哲学を学ぶ人へ!おすすめ本紹介

【哲学を学ぶ人へ!おすすめ本・新刊本紹介】景山洋平『「問い」から始まる哲学入門』(光文社新書)

景山洋平『「問い」から始まる哲学入門』(光文社新書)

入門レベル:★★★☆☆

汎用性(使いやすさ):★★★★★

知的興奮度:★★★★★

世間一般では、哲学というものは答えのない問題ばかり議論している(なので、社会的に無価値だ)とよく言われます。まったくその通りです。なぜなら、哲学にとって重要なのは、答えを出すことよりも問いを立てることだからです。さらにいえば、哲学者たちは、一般的に答えがないとされる問いを提起するとともに、しっかりとその問いにそれぞれの「答え」を与えています。そうすると、「哲学は答えのない問題ばかり議論している」という人たちが求めているのは、哲学者のみならずすべての人類が一致して「これが答えだ!」と認める答えなのでしょうか。そのような答えなるものがこの世に存在しないことは明らかですし、仮に存在するとしても、その答えが出た時点でもはや問いのプロセスは打ち止めになります。もはや何も問いようがない答えを出したところで、それに何か意味があるのでしょうか(とすらも問えなくなるわけです)。

本書の著者である景山氏が言うように、あらゆる疑問を消し去る完全な解答などは存在せず、「「答え」は「問い」を新しく生み出すだけです」(4頁)。そして、哲学というものは、答えがない問いを立て、答えがない問いに取り組み、自ら答えを出し、さらに問いを続ける、このプロセス全体であるということができるかもしれません。

本書『「問い」から始まる哲学入門』(光文社新書)は、まさに、答えがないがゆえにさまざまな哲学者たちがさまざまな観点から「答え」を提示してきた問いに着目し、そこから哲学という人間の根源的な営みを描き出そうと試みます。本書は、「問う」ことを本質とする人間の存在からはじまり、「ある」という問い、実在への問い、「私」とは誰かという問いを経て、まさに、生まれて死ぬべき人間という存在に回帰するように構成されています。このような問いのプロセスは、まさに、古代哲学における「万物のアルケー(始原)とは何か」という問いにはじまり、人間が発見される近代を経て、この世界に否応なく実存させられている人間の本質を問う現代の哲学へと至る、西洋哲学の流れに沿っており、哲学史全体を概観するうえでも優れた本であるといえます。

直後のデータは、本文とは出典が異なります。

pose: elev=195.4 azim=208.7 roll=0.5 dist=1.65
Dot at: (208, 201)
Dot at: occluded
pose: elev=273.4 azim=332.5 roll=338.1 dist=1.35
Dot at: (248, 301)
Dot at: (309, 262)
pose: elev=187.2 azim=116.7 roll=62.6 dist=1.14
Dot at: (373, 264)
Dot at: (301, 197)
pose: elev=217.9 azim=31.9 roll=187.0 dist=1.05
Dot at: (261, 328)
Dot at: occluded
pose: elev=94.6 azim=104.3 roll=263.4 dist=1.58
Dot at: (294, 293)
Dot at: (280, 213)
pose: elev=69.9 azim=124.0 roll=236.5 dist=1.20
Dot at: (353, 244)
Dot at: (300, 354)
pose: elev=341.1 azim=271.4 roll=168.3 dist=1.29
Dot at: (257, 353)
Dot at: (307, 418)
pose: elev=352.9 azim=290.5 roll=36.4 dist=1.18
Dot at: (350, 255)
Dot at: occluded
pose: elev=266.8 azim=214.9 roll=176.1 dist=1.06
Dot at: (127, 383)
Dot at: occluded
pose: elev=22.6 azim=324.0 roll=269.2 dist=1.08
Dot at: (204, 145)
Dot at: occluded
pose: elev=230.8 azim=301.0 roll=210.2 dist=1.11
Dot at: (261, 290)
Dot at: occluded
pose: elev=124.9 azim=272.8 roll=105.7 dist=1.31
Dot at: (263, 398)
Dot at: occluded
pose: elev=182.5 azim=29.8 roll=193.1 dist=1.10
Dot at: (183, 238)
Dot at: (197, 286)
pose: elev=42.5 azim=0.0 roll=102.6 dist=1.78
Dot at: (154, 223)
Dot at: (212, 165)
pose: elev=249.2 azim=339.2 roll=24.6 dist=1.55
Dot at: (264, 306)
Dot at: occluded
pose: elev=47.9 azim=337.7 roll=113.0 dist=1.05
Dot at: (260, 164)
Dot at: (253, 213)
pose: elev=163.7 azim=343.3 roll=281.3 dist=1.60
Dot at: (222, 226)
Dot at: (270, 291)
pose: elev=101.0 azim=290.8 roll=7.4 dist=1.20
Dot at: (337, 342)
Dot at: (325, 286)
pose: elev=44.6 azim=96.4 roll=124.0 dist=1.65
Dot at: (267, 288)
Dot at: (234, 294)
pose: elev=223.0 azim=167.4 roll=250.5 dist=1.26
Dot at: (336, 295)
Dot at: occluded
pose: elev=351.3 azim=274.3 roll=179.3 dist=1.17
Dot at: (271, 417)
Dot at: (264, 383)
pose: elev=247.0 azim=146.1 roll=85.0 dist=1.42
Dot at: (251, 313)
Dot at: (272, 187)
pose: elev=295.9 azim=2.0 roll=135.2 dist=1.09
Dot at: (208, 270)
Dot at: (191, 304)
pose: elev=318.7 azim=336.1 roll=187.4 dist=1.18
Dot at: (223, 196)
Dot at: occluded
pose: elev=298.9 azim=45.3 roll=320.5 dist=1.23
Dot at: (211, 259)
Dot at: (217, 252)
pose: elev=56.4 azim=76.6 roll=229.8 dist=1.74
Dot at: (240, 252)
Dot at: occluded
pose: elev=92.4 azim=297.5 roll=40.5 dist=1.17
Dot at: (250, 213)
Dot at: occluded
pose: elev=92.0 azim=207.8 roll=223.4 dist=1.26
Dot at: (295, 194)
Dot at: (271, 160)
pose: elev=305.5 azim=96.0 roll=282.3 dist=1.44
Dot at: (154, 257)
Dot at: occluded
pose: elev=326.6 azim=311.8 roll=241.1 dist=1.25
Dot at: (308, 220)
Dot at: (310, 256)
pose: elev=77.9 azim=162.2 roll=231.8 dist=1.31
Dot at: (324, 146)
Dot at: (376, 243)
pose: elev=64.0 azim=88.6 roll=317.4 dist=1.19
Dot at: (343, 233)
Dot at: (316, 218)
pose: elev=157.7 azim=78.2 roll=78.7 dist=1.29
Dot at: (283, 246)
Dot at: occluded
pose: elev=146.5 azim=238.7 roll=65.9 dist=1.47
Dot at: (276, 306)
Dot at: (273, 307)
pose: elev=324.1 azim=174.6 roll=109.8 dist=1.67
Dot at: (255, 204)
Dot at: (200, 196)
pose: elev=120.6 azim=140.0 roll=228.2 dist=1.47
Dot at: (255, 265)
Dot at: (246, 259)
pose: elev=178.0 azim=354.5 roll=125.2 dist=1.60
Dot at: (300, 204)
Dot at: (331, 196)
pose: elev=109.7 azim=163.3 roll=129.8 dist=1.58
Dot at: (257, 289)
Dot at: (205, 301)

本書の特徴として、各章はじめのページに、その章で登場する哲学者たちの相関図が用意されています。この相関図を眺めるだけでも面白いですし、哲学者同士の概念的なつながりや影響関係、批判的関係を俯瞰して理解することができます。また、とても多くの哲学者が紹介されているのですが、全体を通して、著者である景山氏が専門とするハイデガーの哲学にしっかりと根差した存在論が通奏低音としてあるため、散漫な記述にならず、哲学の議論の深い部分にまで迷うことなく読者は到達することができます。

一点、哲学を学び始めの初学者の方にとっては、あまりなじみのない哲学者の名前や哲学の議論が所々に登場するので、若干、理解するのが難しい部分があるかもしれません。たとえば、ドレイファスの多元的実在論とマルクス・ガブリエルの「意味の場」を、後期ハイデガーの「四方界」の議論に接続し、多層的なネットワークから成る意味の場が、それ自体変容しつつその都度実在を生みだすという議論は、とても魅力的で興味深いものですが、かなり圧縮された議論が続きますので、理解するのが困難かもしれません。

いずれにしても、この実在論に関するあらたな「答え」をはじめとして、本書に読まれる議論がかなりの知的興奮を与えてくれることは間違いありません。